* _What needs to be done_:
May I have the lines from the one containing "284 454 6675" to the end of the entries, returned exactly and with nothing else?

START Given data

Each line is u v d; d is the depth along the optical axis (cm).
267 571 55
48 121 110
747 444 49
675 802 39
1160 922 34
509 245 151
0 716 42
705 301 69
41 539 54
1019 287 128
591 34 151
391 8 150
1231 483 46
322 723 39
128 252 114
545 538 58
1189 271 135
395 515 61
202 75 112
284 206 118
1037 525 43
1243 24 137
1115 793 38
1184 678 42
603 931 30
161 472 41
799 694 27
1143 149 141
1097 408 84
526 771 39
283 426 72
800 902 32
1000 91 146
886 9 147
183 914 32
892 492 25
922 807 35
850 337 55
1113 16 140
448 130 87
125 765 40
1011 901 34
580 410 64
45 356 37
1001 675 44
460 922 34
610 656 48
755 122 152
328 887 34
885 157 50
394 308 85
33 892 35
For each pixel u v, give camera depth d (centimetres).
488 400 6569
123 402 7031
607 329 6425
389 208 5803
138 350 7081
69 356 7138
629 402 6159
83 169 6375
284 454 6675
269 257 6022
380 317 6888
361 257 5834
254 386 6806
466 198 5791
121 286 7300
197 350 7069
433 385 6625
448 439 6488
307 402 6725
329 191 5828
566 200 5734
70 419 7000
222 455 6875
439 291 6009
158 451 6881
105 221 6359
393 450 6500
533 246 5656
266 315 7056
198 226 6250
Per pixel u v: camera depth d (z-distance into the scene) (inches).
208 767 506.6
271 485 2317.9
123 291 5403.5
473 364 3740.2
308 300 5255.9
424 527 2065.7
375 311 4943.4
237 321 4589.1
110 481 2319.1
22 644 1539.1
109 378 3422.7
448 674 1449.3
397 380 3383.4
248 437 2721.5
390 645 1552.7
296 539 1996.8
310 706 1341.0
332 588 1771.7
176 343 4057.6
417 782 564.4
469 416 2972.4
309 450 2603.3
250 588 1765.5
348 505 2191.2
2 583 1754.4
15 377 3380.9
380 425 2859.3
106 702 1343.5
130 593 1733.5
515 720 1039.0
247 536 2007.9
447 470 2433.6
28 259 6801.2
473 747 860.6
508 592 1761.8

END Given data

* _Written answer_:
284 454 6675
269 257 6022
380 317 6888
361 257 5834
254 386 6806
466 198 5791
121 286 7300
197 350 7069
433 385 6625
448 439 6488
307 402 6725
329 191 5828
566 200 5734
70 419 7000
222 455 6875
439 291 6009
158 451 6881
105 221 6359
393 450 6500
533 246 5656
266 315 7056
198 226 6250
Per pixel u v: camera depth d (z-distance into the scene) (inches).
208 767 506.6
271 485 2317.9
123 291 5403.5
473 364 3740.2
308 300 5255.9
424 527 2065.7
375 311 4943.4
237 321 4589.1
110 481 2319.1
22 644 1539.1
109 378 3422.7
448 674 1449.3
397 380 3383.4
248 437 2721.5
390 645 1552.7
296 539 1996.8
310 706 1341.0
332 588 1771.7
176 343 4057.6
417 782 564.4
469 416 2972.4
309 450 2603.3
250 588 1765.5
348 505 2191.2
2 583 1754.4
15 377 3380.9
380 425 2859.3
106 702 1343.5
130 593 1733.5
515 720 1039.0
247 536 2007.9
447 470 2433.6
28 259 6801.2
473 747 860.6
508 592 1761.8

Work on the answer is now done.